Stored data entries:
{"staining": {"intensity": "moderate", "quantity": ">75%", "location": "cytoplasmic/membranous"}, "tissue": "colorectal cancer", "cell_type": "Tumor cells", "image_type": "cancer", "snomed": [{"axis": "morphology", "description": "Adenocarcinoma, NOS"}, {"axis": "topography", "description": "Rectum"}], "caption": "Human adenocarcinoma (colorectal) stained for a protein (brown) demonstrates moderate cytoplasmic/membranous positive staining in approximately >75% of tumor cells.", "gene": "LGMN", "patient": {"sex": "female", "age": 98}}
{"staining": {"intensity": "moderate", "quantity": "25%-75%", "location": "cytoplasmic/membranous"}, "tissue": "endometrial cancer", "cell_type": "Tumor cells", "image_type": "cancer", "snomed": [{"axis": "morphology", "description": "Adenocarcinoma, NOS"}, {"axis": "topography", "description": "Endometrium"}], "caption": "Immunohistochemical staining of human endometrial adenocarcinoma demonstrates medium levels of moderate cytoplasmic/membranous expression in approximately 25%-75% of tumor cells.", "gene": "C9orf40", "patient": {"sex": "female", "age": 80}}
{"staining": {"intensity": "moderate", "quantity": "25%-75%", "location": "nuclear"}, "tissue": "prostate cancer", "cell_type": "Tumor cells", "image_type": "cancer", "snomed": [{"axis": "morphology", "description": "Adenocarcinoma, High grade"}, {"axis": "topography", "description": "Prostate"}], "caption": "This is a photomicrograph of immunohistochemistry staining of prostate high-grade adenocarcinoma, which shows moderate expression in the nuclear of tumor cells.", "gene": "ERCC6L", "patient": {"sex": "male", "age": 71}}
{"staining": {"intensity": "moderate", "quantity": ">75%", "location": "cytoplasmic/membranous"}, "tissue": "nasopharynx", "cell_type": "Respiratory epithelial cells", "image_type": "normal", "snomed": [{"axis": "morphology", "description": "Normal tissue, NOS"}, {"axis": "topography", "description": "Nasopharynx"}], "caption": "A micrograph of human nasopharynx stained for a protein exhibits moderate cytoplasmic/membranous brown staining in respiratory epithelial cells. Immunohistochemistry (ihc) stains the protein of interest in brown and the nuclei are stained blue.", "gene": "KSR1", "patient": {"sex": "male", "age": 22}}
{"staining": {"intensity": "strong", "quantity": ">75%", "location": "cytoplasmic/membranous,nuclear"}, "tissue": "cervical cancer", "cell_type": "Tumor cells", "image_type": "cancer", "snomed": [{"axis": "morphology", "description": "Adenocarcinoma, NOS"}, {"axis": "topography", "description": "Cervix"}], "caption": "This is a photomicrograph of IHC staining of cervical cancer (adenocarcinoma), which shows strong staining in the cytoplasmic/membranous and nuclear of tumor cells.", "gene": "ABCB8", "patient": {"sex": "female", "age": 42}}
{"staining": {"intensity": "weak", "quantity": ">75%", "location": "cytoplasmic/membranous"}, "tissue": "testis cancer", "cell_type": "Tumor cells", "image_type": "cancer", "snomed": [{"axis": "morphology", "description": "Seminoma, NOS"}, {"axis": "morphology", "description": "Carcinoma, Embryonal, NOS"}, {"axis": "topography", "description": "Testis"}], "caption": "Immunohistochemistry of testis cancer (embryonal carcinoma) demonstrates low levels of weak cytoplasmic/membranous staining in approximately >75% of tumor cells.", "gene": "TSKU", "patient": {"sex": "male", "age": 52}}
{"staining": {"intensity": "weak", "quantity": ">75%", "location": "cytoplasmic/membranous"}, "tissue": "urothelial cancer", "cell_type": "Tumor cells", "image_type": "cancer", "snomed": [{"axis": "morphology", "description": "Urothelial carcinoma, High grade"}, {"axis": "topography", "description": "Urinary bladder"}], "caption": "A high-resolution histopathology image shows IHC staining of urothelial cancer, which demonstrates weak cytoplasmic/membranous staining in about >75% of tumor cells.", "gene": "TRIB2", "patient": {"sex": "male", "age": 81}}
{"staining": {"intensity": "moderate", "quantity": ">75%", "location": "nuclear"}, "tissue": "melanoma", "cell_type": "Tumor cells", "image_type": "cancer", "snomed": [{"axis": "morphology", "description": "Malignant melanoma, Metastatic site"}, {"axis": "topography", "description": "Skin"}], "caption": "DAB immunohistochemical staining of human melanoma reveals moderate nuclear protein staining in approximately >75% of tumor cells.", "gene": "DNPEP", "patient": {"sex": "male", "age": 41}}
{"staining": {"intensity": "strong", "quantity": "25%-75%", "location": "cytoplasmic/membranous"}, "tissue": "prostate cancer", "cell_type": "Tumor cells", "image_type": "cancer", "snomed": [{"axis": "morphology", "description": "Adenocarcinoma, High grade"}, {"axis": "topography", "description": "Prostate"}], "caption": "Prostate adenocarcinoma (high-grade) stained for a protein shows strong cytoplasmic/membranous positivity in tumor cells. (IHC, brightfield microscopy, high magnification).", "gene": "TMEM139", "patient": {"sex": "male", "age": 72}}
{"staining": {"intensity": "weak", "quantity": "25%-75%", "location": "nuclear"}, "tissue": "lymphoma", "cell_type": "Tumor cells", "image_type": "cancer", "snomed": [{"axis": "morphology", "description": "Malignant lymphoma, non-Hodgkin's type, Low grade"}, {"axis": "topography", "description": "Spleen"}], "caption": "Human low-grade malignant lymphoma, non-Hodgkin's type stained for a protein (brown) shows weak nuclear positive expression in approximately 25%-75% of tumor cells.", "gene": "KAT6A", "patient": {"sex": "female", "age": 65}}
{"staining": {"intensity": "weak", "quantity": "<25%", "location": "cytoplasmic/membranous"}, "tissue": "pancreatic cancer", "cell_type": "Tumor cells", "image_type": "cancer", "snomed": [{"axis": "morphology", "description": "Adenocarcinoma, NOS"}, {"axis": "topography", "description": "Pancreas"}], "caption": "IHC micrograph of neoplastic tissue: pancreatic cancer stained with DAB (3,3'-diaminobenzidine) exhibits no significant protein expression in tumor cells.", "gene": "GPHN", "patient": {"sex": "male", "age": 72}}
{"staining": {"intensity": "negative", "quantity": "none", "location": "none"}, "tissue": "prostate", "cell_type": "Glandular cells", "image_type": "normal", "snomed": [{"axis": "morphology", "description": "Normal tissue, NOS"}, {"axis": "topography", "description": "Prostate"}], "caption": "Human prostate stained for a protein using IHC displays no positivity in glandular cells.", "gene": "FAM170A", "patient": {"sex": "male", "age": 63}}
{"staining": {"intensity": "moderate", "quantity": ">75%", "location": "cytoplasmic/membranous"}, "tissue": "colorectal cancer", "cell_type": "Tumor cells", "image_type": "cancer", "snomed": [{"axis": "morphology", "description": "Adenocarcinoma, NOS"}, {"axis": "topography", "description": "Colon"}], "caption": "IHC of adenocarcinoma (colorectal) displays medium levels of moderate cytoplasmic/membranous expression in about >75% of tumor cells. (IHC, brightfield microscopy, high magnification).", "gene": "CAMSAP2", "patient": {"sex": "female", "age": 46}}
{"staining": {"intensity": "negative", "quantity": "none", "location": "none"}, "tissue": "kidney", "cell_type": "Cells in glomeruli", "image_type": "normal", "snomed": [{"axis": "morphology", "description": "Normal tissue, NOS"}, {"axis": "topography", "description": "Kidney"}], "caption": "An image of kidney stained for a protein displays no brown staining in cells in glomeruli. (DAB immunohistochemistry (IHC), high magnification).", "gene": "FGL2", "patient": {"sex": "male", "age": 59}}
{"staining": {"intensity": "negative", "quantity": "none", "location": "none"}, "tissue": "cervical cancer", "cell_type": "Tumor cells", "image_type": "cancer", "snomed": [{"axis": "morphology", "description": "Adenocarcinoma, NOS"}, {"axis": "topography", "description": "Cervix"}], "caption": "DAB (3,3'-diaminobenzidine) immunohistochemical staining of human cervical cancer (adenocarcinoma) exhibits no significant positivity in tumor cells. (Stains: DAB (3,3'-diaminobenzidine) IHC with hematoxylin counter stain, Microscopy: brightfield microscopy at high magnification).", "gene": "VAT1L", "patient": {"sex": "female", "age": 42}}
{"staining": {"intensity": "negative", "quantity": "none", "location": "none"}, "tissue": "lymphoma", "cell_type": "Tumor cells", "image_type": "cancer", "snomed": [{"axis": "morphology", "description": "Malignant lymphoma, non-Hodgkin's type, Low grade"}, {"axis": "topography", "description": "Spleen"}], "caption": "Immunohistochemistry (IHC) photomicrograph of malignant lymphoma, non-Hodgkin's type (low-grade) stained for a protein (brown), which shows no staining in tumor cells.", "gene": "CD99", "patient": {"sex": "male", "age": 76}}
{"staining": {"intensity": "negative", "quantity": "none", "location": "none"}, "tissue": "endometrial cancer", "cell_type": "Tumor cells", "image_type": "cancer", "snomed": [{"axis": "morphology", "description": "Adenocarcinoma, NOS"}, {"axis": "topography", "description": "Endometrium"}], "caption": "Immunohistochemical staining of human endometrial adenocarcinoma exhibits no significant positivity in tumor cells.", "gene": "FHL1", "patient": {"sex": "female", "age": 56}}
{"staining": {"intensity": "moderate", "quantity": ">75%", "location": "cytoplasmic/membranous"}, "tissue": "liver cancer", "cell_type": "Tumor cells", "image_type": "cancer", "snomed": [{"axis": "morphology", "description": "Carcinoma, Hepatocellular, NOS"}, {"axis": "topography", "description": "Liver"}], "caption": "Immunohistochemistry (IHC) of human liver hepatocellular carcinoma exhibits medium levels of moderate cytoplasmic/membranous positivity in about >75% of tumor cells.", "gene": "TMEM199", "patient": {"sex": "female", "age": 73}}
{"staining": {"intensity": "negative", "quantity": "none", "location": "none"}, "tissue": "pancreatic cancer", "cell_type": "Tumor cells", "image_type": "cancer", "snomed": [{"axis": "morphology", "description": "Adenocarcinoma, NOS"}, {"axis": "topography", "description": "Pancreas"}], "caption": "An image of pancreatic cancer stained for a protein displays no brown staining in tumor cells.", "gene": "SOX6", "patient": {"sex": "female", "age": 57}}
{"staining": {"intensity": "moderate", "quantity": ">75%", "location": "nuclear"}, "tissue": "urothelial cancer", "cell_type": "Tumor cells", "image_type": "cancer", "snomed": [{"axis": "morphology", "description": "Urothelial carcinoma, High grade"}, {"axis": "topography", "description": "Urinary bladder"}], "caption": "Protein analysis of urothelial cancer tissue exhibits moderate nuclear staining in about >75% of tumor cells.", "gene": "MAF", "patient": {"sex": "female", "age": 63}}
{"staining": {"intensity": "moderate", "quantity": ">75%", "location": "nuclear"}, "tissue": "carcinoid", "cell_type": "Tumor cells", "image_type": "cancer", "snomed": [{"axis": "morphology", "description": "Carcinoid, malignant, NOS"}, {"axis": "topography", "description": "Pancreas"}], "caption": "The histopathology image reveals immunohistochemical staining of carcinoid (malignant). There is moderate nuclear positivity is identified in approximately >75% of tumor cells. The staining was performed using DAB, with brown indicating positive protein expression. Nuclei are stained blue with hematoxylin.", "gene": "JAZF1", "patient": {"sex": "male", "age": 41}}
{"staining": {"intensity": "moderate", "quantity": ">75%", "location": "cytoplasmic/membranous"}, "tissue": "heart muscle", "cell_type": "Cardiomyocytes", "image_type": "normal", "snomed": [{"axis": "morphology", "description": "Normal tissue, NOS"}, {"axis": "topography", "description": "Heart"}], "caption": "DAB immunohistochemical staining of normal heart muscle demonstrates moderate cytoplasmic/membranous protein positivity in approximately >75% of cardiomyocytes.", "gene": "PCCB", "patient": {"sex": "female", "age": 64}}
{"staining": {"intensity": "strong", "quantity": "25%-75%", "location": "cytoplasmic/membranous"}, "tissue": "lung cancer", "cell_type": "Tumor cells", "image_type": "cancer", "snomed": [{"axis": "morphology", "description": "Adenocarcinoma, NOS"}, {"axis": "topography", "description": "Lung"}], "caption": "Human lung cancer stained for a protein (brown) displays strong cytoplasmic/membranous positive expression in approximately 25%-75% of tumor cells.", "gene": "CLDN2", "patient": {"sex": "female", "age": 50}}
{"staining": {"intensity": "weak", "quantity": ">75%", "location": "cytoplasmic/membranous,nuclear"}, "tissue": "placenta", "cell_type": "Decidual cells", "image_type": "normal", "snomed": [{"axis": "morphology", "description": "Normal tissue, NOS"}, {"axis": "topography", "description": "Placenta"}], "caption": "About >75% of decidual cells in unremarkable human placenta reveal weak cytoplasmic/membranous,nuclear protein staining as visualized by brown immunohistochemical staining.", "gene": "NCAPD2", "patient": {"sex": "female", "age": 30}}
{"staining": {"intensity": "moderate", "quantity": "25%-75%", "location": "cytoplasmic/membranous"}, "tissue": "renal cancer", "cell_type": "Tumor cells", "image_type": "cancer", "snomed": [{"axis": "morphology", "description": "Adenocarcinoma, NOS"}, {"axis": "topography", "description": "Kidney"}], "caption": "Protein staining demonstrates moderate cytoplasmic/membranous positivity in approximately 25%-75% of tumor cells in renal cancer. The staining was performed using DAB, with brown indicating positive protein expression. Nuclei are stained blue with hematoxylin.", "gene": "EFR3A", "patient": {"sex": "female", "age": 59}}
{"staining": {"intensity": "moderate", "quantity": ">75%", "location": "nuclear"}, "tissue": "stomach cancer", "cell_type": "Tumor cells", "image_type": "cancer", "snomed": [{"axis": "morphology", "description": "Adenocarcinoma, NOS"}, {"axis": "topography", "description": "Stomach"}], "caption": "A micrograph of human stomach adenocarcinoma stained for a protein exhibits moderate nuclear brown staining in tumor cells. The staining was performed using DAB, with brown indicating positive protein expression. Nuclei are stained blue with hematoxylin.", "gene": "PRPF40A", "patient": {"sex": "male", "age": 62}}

:: TO DO ::
In the records above, tally the lines where the word "endometrial" appears, and give the number and nothing else.

:: TASK ANSWER ::
2